The listing below is to be given again in full and word for word, without its images.

#### Data provided

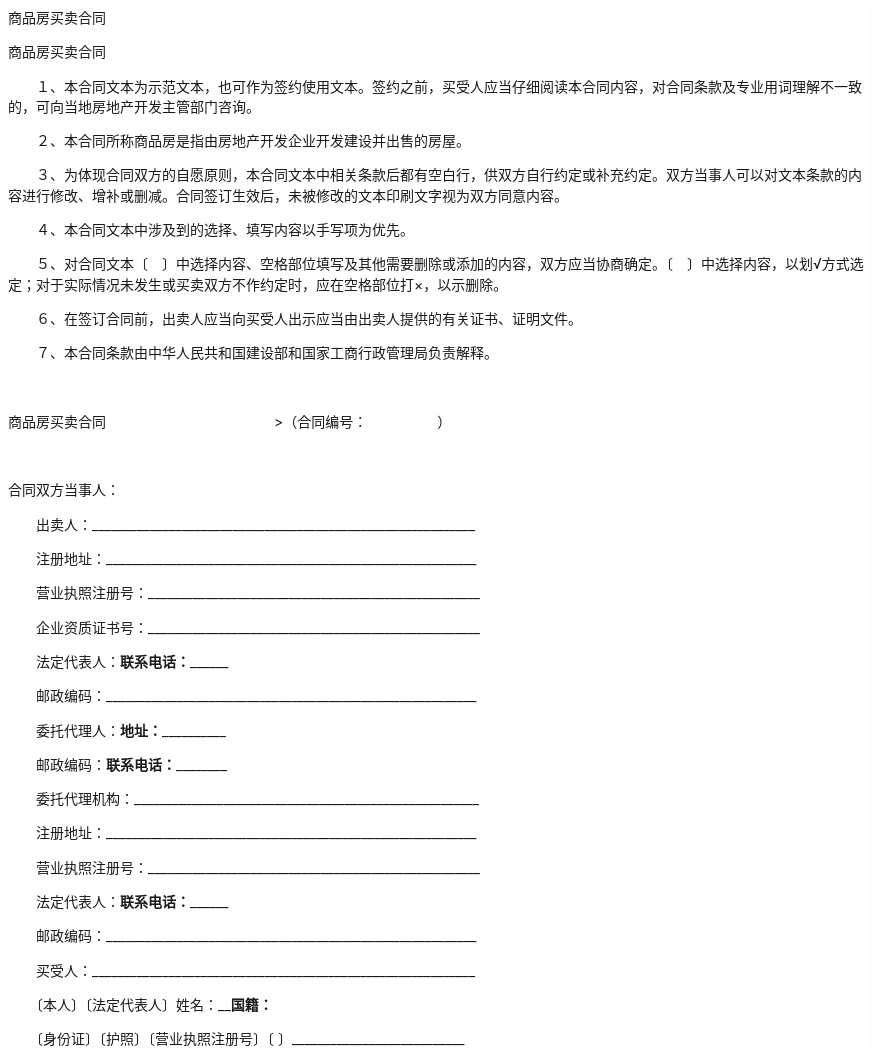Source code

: 



商品房买卖合同



 


 商品房买卖合同　　



　　１、本合同文本为示范文本，也可作为签约使用文本。签约之前，买受人应当仔细阅读本合同内容，对合同条款及专业用词理解不一致的，可向当地房地产开发主管部门咨询。

　　２、本合同所称商品房是指由房地产开发企业开发建设并出售的房屋。

　　３、为体现合同双方的自愿原则，本合同文本中相关条款后都有空白行，供双方自行约定或补充约定。双方当事人可以对文本条款的内容进行修改、增补或删减。合同签订生效后，未被修改的文本印刷文字视为双方同意内容。

　　４、本合同文本中涉及到的选择、填写内容以手写项为优先。

　　５、对合同文本〔　〕中选择内容、空格部位填写及其他需要删除或添加的内容，双方应当协商确定。〔　〕中选择内容，以划√方式选定；对于实际情况未发生或买卖双方不作约定时，应在空格部位打×，以示删除。

　　６、在签订合同前，出卖人应当向买受人出示应当由出卖人提供的有关证书、证明文件。

　　７、本合同条款由中华人民共和国建设部和国家工商行政管理局负责解释。　　　　　　　　　　　　　　 

　　


 商品房买卖合同　　　　　　　　　　　　&gt;（合同编号：　　　　　）
 
　　

合同双方当事人：　　

　　出卖人：____________________________________________________________

　　注册地址：__________________________________________________________

　　营业执照注册号：____________________________________________________

　　企业资质证书号：____________________________________________________

　　法定代表人：____________________联系电话：__________________________

　　邮政编码：__________________________________________________________

　　委托代理人：____________________地址：______________________________

　　邮政编码：____________________联系电话：____________________________

　　委托代理机构：______________________________________________________

　　注册地址：__________________________________________________________

　　营业执照注册号：____________________________________________________

　　法定代表人：____________________联系电话：__________________________

　　邮政编码：__________________________________________________________

　　买受人：____________________________________________________________

　　〔本人〕〔法定代表人〕姓名：__________________国籍：________________

　　〔身份证〕〔护照〕〔营业执照注册号〕〔 〕___________________________
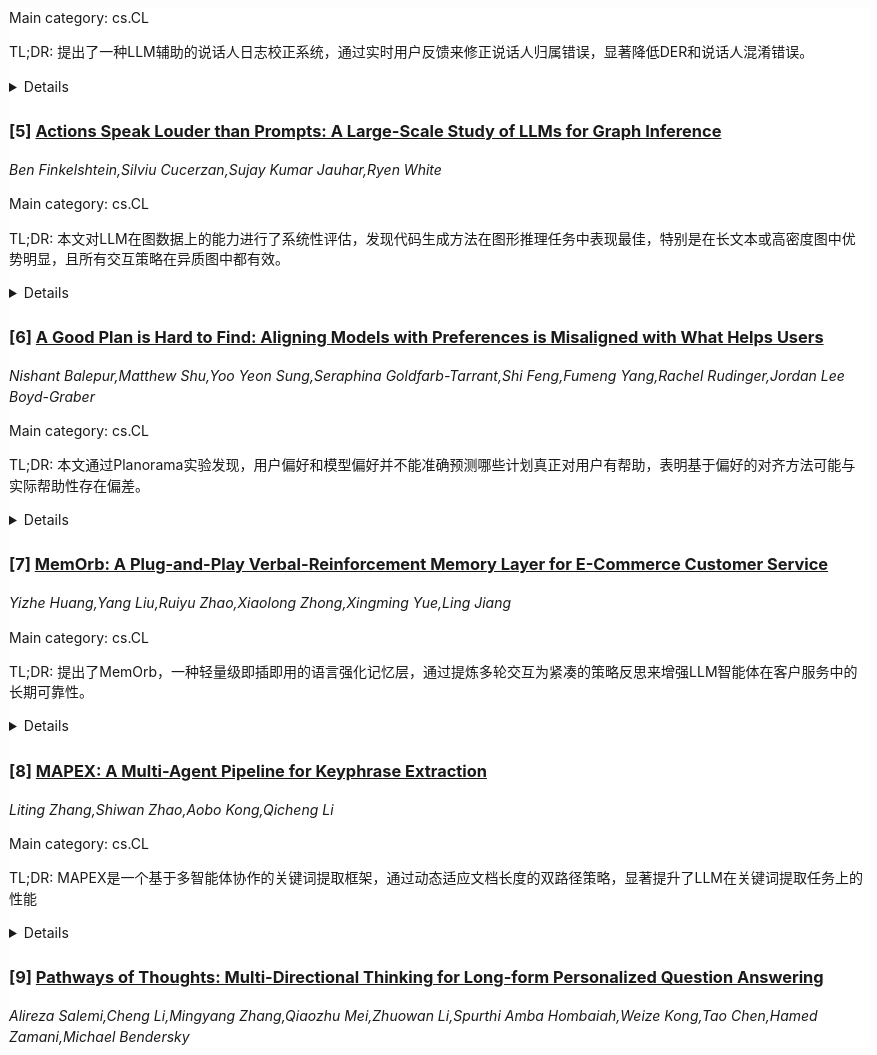 Main category: cs.CL

TL;DR: 提出了一种LLM辅助的说话人日志校正系统，通过实时用户反馈来修正说话人归属错误，显著降低DER和说话人混淆错误。


<details><summary>Details</summary></details>


### [5] [Actions Speak Louder than Prompts: A Large-Scale Study of LLMs for Graph Inference](https://arxiv.org/abs/2509.18487)
*Ben Finkelshtein,Silviu Cucerzan,Sujay Kumar Jauhar,Ryen White*

Main category: cs.CL

TL;DR: 本文对LLM在图数据上的能力进行了系统性评估，发现代码生成方法在图形推理任务中表现最佳，特别是在长文本或高密度图中优势明显，且所有交互策略在异质图中都有效。


<details><summary>Details</summary></details>


### [6] [A Good Plan is Hard to Find: Aligning Models with Preferences is Misaligned with What Helps Users](https://arxiv.org/abs/2509.18632)
*Nishant Balepur,Matthew Shu,Yoo Yeon Sung,Seraphina Goldfarb-Tarrant,Shi Feng,Fumeng Yang,Rachel Rudinger,Jordan Lee Boyd-Graber*

Main category: cs.CL

TL;DR: 本文通过Planorama实验发现，用户偏好和模型偏好并不能准确预测哪些计划真正对用户有帮助，表明基于偏好的对齐方法可能与实际帮助性存在偏差。


<details><summary>Details</summary></details>


### [7] [MemOrb: A Plug-and-Play Verbal-Reinforcement Memory Layer for E-Commerce Customer Service](https://arxiv.org/abs/2509.18713)
*Yizhe Huang,Yang Liu,Ruiyu Zhao,Xiaolong Zhong,Xingming Yue,Ling Jiang*

Main category: cs.CL

TL;DR: 提出了MemOrb，一种轻量级即插即用的语言强化记忆层，通过提炼多轮交互为紧凑的策略反思来增强LLM智能体在客户服务中的长期可靠性。


<details><summary>Details</summary></details>


### [8] [MAPEX: A Multi-Agent Pipeline for Keyphrase Extraction](https://arxiv.org/abs/2509.18813)
*Liting Zhang,Shiwan Zhao,Aobo Kong,Qicheng Li*

Main category: cs.CL

TL;DR: MAPEX是一个基于多智能体协作的关键词提取框架，通过动态适应文档长度的双路径策略，显著提升了LLM在关键词提取任务上的性能


<details><summary>Details</summary></details>


### [9] [Pathways of Thoughts: Multi-Directional Thinking for Long-form Personalized Question Answering](https://arxiv.org/abs/2509.19094)
*Alireza Salemi,Cheng Li,Mingyang Zhang,Qiaozhu Mei,Zhuowan Li,Spurthi Amba Hombaiah,Weize Kong,Tao Chen,Hamed Zamani,Michael Bendersky*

########

Answer to this problem
Source code

: 



商品房买卖合同



 


 商品房买卖合同　　



　　１、本合同文本为示范文本，也可作为签约使用文本。签约之前，买受人应当仔细阅读本合同内容，对合同条款及专业用词理解不一致的，可向当地房地产开发主管部门咨询。

　　２、本合同所称商品房是指由房地产开发企业开发建设并出售的房屋。

　　３、为体现合同双方的自愿原则，本合同文本中相关条款后都有空白行，供双方自行约定或补充约定。双方当事人可以对文本条款的内容进行修改、增补或删减。合同签订生效后，未被修改的文本印刷文字视为双方同意内容。

　　４、本合同文本中涉及到的选择、填写内容以手写项为优先。

　　５、对合同文本〔　〕中选择内容、空格部位填写及其他需要删除或添加的内容，双方应当协商确定。〔　〕中选择内容，以划√方式选定；对于实际情况未发生或买卖双方不作约定时，应在空格部位打×，以示删除。

　　６、在签订合同前，出卖人应当向买受人出示应当由出卖人提供的有关证书、证明文件。

　　７、本合同条款由中华人民共和国建设部和国家工商行政管理局负责解释。　　　　　　　　　　　　　　 

　　


 商品房买卖合同　　　　　　　　　　　　&gt;（合同编号：　　　　　）
 
　　

合同双方当事人：　　

　　出卖人：____________________________________________________________

　　注册地址：__________________________________________________________

　　营业执照注册号：____________________________________________________

　　企业资质证书号：____________________________________________________

　　法定代表人：____________________联系电话：__________________________

　　邮政编码：__________________________________________________________

　　委托代理人：____________________地址：______________________________

　　邮政编码：____________________联系电话：____________________________

　　委托代理机构：______________________________________________________

　　注册地址：__________________________________________________________

　　营业执照注册号：____________________________________________________

　　法定代表人：____________________联系电话：__________________________

　　邮政编码：__________________________________________________________

　　买受人：____________________________________________________________

　　〔本人〕〔法定代表人〕姓名：__________________国籍：________________

　　〔身份证〕〔护照〕〔营业执照注册号〕〔 〕___________________________
 Main category: cs.CL

TL;DR: 提出了一种LLM辅助的说话人日志校正系统，通过实时用户反馈来修正说话人归属错误，显著降低DER和说话人混淆错误。


<details><summary>Details</summary></details>


### [5] [Actions Speak Louder than Prompts: A Large-Scale Study of LLMs for Graph Inference](https://arxiv.org/abs/2509.18487)
*Ben Finkelshtein,Silviu Cucerzan,Sujay Kumar Jauhar,Ryen White*

Main category: cs.CL

TL;DR: 本文对LLM在图数据上的能力进行了系统性评估，发现代码生成方法在图形推理任务中表现最佳，特别是在长文本或高密度图中优势明显，且所有交互策略在异质图中都有效。


<details><summary>Details</summary></details>


### [6] [A Good Plan is Hard to Find: Aligning Models with Preferences is Misaligned with What Helps Users](https://arxiv.org/abs/2509.18632)
*Nishant Balepur,Matthew Shu,Yoo Yeon Sung,Seraphina Goldfarb-Tarrant,Shi Feng,Fumeng Yang,Rachel Rudinger,Jordan Lee Boyd-Graber*

Main category: cs.CL

TL;DR: 本文通过Planorama实验发现，用户偏好和模型偏好并不能准确预测哪些计划真正对用户有帮助，表明基于偏好的对齐方法可能与实际帮助性存在偏差。


<details><summary>Details</summary></details>


### [7] [MemOrb: A Plug-and-Play Verbal-Reinforcement Memory Layer for E-Commerce Customer Service](https://arxiv.org/abs/2509.18713)
*Yizhe Huang,Yang Liu,Ruiyu Zhao,Xiaolong Zhong,Xingming Yue,Ling Jiang*

Main category: cs.CL

TL;DR: 提出了MemOrb，一种轻量级即插即用的语言强化记忆层，通过提炼多轮交互为紧凑的策略反思来增强LLM智能体在客户服务中的长期可靠性。


<details><summary>Details</summary></details>


### [8] [MAPEX: A Multi-Agent Pipeline for Keyphrase Extraction](https://arxiv.org/abs/2509.18813)
*Liting Zhang,Shiwan Zhao,Aobo Kong,Qicheng Li*

Main category: cs.CL

TL;DR: MAPEX是一个基于多智能体协作的关键词提取框架，通过动态适应文档长度的双路径策略，显著提升了LLM在关键词提取任务上的性能


<details><summary>Details</summary></details>


### [9] [Pathways of Thoughts: Multi-Directional Thinking for Long-form Personalized Question Answering](https://arxiv.org/abs/2509.19094)
*Alireza Salemi,Cheng Li,Mingyang Zhang,Qiaozhu Mei,Zhuowan Li,Spurthi Amba Hombaiah,Weize Kong,Tao Chen,Hamed Zamani,Michael Bendersky*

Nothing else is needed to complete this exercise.